Start of SELECTED EXCERPT

FG Spends N446Billion To Service Debts In 4months

FG Spends N446Billion To Service Debts In 4months


Posted by pstar (M) » 07 Jul,2016

The Federal Government spent a total of
N446.44bn to service the nation’s domestic and
external debts between January and April this
year, figures obtained from the Federal Ministry of
Finance have revealed.
The figures are contained in the Consolidated
Income and Disbursement Account of the Federal
Government for the first four months of this year
prepared by the Office of the Accountant-General
of the Federation.
The N446.44bn, when compared to the
N317.87bn spent for the same purpose in the first
four months of 2015, according to the document,
represents an increase of N128.57bn or 40.4 per
The report, which was exclusively obtained by our
correspondent on Wednesday in Abuja, stated that
the Federal Government spent the sum of
N425.91bn on domestic debt, while the balance of
N20.53bn was used to service the foreign
component of the country’s total debt.
A month-by-month breakdown of the amount
spent on debt servicing showed that the sum of
N11.04bn, made up of N5.77bn for domestic and
N5.27bn foreign, was spent in January; while
February had N234.66bn (N229.58bn for domestic
and N5.08bn for foreign).
In the month of March, the document put the
amount spent on debt servicing at N119.09bn
made up of N114bn for domestic debt and for
N5.08bn foreign debt; while the sum of N81.63bn
was spent in April, with N76.54bn and N5.08bn
allocated for domestic and foreign debt servicing,
In the 2016 budget, the Federal Government had
proposed to spend N1.475tn to service the
nation’s debt.
According to the budget, a total sum of N1.30tn
is expected to be spent servicing the domestic
component of the nation’s debt, while N53.48bn
is for foreign debts.
In addition, a total sum of N113.44bn was
budgeted as a sinking fund to enable the
government to retire maturing loan obligations.
The 2016 budget has a fiscal deficit of N2.22tn,
representing 2.16 per cent of Nigeria’s Gross
Domestic Product.

End of SELECTED EXCERPT
Start of RECORD EXTRACTS

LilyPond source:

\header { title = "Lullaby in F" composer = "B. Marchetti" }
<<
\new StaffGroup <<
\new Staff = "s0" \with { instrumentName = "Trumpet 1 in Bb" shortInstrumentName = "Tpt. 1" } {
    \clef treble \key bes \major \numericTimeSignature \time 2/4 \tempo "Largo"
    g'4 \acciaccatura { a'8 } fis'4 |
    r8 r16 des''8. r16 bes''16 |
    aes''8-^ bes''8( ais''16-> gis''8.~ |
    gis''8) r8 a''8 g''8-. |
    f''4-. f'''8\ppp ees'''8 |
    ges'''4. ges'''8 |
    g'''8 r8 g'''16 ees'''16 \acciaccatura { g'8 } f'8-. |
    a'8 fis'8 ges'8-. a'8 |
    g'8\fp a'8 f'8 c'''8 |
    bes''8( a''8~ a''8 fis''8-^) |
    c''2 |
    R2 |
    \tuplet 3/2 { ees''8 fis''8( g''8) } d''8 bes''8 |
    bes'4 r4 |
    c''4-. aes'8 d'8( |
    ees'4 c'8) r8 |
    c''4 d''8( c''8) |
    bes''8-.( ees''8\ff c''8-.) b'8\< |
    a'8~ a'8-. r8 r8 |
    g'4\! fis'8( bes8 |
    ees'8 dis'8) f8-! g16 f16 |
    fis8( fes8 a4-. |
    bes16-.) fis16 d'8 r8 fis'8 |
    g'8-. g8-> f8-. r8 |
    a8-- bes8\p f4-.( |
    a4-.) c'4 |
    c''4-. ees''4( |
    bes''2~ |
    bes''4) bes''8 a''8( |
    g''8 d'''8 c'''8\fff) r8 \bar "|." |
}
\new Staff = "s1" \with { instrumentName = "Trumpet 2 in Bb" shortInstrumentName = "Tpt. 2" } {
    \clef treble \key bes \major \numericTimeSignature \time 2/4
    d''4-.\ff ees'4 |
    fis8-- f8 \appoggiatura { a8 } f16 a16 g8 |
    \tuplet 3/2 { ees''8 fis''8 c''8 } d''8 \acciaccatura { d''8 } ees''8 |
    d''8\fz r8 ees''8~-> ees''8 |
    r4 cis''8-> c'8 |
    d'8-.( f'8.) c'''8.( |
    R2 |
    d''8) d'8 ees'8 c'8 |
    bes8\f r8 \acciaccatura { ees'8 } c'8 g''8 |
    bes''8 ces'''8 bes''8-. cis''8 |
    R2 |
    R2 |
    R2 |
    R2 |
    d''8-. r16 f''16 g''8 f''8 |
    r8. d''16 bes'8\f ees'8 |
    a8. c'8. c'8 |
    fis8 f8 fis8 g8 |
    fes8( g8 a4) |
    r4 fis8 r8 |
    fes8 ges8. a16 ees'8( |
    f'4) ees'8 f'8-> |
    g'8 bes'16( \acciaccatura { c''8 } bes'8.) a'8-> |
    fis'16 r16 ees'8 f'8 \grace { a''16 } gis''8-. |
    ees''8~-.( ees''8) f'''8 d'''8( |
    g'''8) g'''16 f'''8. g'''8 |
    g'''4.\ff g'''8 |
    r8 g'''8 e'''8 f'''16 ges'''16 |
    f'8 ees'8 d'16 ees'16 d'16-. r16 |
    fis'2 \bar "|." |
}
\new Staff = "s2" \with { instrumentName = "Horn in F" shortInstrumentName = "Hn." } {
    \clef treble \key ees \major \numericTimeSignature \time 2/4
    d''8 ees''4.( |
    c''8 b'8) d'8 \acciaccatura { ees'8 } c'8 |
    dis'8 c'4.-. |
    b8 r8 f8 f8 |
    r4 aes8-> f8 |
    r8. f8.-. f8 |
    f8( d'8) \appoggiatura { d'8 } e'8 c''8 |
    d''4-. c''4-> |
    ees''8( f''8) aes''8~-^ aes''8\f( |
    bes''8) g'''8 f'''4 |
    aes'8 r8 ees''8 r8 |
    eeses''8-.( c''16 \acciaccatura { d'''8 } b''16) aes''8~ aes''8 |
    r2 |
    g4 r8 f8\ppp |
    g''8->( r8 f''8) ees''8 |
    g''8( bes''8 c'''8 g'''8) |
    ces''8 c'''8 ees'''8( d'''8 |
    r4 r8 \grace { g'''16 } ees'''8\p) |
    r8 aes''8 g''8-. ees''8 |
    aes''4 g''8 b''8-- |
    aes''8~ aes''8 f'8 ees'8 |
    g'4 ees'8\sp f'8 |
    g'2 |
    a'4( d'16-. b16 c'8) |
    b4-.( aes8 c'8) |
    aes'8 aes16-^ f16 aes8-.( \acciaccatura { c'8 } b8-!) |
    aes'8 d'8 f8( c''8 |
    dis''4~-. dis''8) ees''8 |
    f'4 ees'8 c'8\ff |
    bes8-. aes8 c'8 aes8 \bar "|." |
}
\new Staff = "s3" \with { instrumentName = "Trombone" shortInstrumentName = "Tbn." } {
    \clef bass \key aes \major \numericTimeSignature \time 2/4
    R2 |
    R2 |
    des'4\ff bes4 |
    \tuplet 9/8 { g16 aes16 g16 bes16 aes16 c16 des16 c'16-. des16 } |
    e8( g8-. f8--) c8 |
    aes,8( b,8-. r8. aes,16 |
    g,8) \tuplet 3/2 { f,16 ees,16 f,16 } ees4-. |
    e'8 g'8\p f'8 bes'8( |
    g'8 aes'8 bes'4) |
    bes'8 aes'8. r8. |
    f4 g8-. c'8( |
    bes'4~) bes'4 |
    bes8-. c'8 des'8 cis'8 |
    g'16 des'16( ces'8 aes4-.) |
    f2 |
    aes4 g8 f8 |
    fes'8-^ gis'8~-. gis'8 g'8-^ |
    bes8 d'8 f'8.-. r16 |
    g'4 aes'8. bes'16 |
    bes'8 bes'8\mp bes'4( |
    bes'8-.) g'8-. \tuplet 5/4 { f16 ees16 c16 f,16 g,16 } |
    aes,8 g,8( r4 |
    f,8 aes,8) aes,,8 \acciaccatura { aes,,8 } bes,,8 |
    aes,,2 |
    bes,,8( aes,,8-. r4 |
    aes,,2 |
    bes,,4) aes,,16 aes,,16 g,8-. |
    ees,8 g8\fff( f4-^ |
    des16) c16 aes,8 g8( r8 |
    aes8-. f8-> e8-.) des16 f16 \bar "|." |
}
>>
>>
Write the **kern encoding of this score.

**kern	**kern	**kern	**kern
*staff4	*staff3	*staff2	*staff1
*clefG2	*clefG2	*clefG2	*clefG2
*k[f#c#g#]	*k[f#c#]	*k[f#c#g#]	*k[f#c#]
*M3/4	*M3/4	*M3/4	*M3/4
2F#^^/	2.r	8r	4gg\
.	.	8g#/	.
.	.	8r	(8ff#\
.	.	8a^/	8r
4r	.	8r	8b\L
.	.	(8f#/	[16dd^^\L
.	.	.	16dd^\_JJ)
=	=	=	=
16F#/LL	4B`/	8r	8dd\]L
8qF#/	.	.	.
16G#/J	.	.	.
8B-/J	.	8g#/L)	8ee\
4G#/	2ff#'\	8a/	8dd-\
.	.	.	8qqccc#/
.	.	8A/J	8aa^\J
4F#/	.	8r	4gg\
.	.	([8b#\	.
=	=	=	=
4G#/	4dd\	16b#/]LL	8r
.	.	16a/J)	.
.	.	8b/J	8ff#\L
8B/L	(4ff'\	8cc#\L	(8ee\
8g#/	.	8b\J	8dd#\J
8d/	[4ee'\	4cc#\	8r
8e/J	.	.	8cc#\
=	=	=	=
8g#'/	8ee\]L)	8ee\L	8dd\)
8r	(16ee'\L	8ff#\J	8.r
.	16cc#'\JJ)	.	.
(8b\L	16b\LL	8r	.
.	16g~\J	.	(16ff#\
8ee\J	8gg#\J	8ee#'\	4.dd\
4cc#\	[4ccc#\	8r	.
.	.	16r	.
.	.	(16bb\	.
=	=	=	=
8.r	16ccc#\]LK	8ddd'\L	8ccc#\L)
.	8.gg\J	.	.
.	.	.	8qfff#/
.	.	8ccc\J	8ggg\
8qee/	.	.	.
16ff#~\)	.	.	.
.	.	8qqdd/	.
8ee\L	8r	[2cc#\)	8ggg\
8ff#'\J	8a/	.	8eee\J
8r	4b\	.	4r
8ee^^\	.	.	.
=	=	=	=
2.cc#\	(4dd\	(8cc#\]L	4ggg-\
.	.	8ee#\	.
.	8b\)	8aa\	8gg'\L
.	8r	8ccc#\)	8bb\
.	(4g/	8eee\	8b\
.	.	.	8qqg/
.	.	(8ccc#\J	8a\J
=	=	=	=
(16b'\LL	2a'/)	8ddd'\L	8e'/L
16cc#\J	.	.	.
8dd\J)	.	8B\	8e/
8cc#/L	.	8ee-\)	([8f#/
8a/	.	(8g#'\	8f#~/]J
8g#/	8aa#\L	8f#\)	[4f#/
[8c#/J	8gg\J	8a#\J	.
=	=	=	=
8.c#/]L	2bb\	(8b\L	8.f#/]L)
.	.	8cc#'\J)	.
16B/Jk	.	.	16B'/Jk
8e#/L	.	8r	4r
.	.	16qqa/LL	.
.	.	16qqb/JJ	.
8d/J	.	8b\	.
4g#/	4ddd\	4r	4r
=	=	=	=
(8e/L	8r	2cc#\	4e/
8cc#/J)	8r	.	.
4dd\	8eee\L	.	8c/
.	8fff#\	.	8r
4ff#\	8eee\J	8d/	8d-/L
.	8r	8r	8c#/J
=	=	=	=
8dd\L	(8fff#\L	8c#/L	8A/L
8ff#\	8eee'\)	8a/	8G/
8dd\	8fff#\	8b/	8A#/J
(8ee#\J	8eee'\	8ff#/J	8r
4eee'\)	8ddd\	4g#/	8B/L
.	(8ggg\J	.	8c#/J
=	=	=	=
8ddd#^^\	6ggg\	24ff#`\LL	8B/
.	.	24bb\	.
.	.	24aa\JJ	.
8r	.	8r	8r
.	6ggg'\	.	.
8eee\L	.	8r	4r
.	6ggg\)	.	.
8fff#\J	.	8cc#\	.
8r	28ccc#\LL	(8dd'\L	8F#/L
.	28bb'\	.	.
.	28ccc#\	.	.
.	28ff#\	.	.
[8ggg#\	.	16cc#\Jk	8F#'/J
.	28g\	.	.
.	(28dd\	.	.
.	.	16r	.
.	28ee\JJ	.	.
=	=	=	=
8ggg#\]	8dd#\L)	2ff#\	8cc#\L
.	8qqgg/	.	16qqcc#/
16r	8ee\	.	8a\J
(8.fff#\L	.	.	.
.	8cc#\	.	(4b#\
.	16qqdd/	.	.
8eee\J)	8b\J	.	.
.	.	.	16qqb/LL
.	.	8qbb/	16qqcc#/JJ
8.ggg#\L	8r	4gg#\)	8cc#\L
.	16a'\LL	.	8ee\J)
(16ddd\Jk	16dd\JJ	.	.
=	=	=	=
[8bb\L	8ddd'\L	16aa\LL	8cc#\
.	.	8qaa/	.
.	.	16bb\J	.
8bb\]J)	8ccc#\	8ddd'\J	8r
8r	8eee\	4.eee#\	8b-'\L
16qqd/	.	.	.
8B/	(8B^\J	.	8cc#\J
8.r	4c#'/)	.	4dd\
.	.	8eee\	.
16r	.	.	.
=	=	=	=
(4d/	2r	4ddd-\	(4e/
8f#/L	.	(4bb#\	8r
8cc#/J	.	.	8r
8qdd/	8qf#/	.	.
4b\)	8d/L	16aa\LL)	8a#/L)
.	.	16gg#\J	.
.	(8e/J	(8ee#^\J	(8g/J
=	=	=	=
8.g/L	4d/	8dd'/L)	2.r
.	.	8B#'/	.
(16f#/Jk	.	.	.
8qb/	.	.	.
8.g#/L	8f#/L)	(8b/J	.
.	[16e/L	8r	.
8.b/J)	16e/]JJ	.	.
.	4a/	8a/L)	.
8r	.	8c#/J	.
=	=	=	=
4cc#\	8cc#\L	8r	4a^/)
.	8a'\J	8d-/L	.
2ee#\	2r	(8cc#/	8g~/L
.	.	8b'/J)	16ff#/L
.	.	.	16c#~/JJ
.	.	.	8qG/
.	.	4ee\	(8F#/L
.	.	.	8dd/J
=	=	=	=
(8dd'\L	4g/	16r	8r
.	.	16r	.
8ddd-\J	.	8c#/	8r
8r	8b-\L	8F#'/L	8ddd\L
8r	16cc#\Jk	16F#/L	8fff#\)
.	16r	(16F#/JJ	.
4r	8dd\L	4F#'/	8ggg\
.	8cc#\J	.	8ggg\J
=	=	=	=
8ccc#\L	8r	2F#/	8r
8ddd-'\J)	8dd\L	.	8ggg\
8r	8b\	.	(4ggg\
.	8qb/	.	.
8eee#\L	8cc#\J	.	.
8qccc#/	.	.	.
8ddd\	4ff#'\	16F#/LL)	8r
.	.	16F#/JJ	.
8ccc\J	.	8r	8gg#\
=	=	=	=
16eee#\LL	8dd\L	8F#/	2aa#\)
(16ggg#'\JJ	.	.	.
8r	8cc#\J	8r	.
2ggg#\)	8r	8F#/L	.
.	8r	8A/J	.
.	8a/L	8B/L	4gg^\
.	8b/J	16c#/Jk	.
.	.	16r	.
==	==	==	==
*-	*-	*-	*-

End of RECORD EXTRACTS

- TASK GOAL: Copy from the debt servicing article, word for word, the passage from "The Federal Government spent a" up to and including "Finance have revealed.".

- OUTPUT OF THE EXERCISE:
The Federal Government spent a total of
N446.44bn to service the nation’s domestic and
external debts between January and April this
year, figures obtained from the Federal Ministry of
Finance have revealed.